■ Source extract

Camp Avoda is a Jewish boys' overnight camp located on Tispaquin Pond in Middleboro, Massachusetts.  It has been in continuous operation since the summer of 1927, making it the oldest Jewish boys' camp in New England.

History 
Camp Avoda was established in early 1927 by an organization then known as the Young Men's Hebrew Association.  The camp was established to serve the needs of  underprivileged Jewish boys.  Originally, the bunks were essentially "huts" and had no screening or walls.  Today the campers sleep in basic cabins which were built at various times between the late 1950s and early 1980s.  Many bunks have had extensions annexed to them after the great rise in attendance in the middle 1990s.

Today the camp is a non-profit entity operated by a Board of Directors and duly incorporated as Camp Avoda, Inc.  It serves the needs of 125-150 campers per session.

Camp Avoda is located on a  tract of land on Tispaquin Pond in Middleborough, Massachusetts.  However, more than half of that land is wooded area which is used for hiking, camping, and a high-elements ropes course which was constructed in 1999.  

The camp is well known for its unique layout.  All 8 cabins, the recreation hall,  the C.I.T. "bungalow", the shower houses, two administrator cabins, and the "OD shack" surround the large ball field, where all field sports are played.  The small size of this camp grants it what many consider a very "intimate" feeling.

Ken Shifman is currently the Executive Director of the Camp, a position Paul Davis has been in since the late 1960s; he has been employed as an administrator since 1966, making him one of the longest serving camp directors in the United States. Camp Avoda has a 7½ week season, which includes a 3½ week long first session and a 4-week second session.  Each summer there are 32-40 junior and senior counselors ranging between ages 17–24.  Almost all counselors were once campers at Camp Avoda, and most are typically college students.

Most campers reside in New England, with the vast majority concentrated in the Greater Boston area.  However, not all campers live near the camp. Each year, a large number of campers travel from states like Florida, New Mexico, New Jersey and California, and from countries as far off as Israel, to spend their summers at Camp Avoda.

Tradition 
Camp Avoda is one of the only summer camps in the world, where any given summer, all or almost all counselors were once Avoda campers and successful graduates of the Avoda Counselor-in-Training (C.I.T.) program.

■ Task
Pick up the passage about Camp Avoda after its final sentence and write what comes next. These rows were drawn from a separate source.

Collection entries:
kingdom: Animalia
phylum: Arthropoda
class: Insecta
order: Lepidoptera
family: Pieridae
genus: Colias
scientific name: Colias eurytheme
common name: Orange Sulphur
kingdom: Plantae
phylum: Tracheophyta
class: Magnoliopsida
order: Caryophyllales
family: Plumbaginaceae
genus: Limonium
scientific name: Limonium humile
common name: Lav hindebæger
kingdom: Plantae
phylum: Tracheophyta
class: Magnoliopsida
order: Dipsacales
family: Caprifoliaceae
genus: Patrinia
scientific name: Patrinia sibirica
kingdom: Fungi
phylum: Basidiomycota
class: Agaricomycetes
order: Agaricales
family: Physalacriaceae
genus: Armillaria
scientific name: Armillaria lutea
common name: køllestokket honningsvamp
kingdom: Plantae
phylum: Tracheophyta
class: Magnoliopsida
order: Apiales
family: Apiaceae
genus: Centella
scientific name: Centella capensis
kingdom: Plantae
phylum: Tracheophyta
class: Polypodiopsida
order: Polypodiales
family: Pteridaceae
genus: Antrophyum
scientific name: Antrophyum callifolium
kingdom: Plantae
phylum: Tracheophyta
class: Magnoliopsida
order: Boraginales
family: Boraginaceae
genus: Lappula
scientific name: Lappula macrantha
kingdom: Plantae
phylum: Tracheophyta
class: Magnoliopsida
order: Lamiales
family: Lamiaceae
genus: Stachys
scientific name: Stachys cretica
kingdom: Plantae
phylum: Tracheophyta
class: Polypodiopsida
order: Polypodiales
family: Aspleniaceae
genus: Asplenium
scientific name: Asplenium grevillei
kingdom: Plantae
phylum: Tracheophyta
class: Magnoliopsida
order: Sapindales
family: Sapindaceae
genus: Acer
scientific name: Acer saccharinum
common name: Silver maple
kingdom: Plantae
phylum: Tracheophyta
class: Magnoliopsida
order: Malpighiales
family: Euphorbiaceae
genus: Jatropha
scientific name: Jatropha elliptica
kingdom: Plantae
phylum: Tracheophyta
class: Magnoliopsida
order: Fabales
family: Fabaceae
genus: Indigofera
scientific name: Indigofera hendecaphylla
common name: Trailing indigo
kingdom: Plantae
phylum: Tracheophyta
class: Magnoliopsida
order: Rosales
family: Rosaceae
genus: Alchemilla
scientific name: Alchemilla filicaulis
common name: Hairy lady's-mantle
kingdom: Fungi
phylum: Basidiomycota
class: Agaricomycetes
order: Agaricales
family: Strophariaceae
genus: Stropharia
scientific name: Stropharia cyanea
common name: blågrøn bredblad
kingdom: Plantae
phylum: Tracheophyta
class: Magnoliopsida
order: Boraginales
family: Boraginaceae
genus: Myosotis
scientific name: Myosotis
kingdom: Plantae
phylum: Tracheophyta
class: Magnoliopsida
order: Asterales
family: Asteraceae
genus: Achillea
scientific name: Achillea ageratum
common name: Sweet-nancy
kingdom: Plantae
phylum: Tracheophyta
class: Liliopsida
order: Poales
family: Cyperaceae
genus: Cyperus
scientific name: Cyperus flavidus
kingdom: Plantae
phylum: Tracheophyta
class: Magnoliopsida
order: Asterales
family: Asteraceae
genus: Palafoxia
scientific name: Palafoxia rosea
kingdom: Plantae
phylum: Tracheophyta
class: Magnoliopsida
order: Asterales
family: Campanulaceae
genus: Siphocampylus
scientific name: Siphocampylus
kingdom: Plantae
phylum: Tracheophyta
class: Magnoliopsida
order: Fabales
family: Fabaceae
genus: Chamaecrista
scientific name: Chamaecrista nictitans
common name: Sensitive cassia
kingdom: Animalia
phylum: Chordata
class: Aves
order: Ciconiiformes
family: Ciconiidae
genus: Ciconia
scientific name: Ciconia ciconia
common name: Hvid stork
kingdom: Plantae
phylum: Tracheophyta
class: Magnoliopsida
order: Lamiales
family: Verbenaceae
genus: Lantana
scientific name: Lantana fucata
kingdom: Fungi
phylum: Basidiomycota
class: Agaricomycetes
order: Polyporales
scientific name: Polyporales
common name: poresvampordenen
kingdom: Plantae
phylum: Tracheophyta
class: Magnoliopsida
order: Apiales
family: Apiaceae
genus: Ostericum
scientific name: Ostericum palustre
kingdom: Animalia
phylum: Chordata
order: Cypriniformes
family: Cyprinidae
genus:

■ Final result
"Avodians" describe themselves as sharing a "special bond."  Today, Avodians can be found throughout the United States and the World.  In 2002, Camp Avoda celebrated its 75th Anniversary and over 1,000 Avodians throughout the World embarked upon Camp Avoda to revel in the festivities.

4th of July Celebration
July 4 is the first pinnacle event of the summer. The camp hosts its own carnival during the day, where each bunk creates its own booth in addition to those rented by the camp. At night is the annual Bonfire and Chip Ceremony. The bonfire is built entirely by Bunk 14, who name the bonfire and place a sign at the top with the name. The bonfire can be as tall as . The entire camp gathers in front of the bonfire to watch it burn. Once the fire has burned long enough, and has started to die down, the chip ceremony begins. Each bunk chooses a member to stand in front of the fire, and make a speech. After they make their speech, they take a wood chip, and throw it into the fire. The speech usually is about their camp experience, or what camp means to them. Many speeches often revolve around how they believe Avoda is the greatest place on earth, and how the feeling of being there is indescribable. After all the bunks have gone, Bunk 14 goes, with 3 speakers. After Bunk 14 has gone up, all of the old Bunk 14's are called up by year, until you get to the oldest staff members and administrators, and finally the director.

Trips 
Every Thursday, except during Color War, is a trip day.  Trips include Six Flags New England, a Red Sox Game, Water Country, etc.  In addition, there are choice trips, in which campers are given the option to choose which trip they would like to go on (there are usually 3-4 options).  There are also optional trips, which are different from choice trips, in that you can choose not to go on any of them.  Trips designated for specific groups of campers include the annual fishing trip (Freshman, Sophomore, and Juniors), the Bunk 14 overnight, and the Senior Canoe Trip.

Tournaments 
Avoda competes in many tournaments with rival camps including Camps Bauercrest, Bournedale, Young Judaea, Tel Noar, and Tevya. Avoda also attends many tournaments including the Bournedale and YJ tournaments. Avoda also hosts its own tournament. In this tournament the sports are soccer and basketball.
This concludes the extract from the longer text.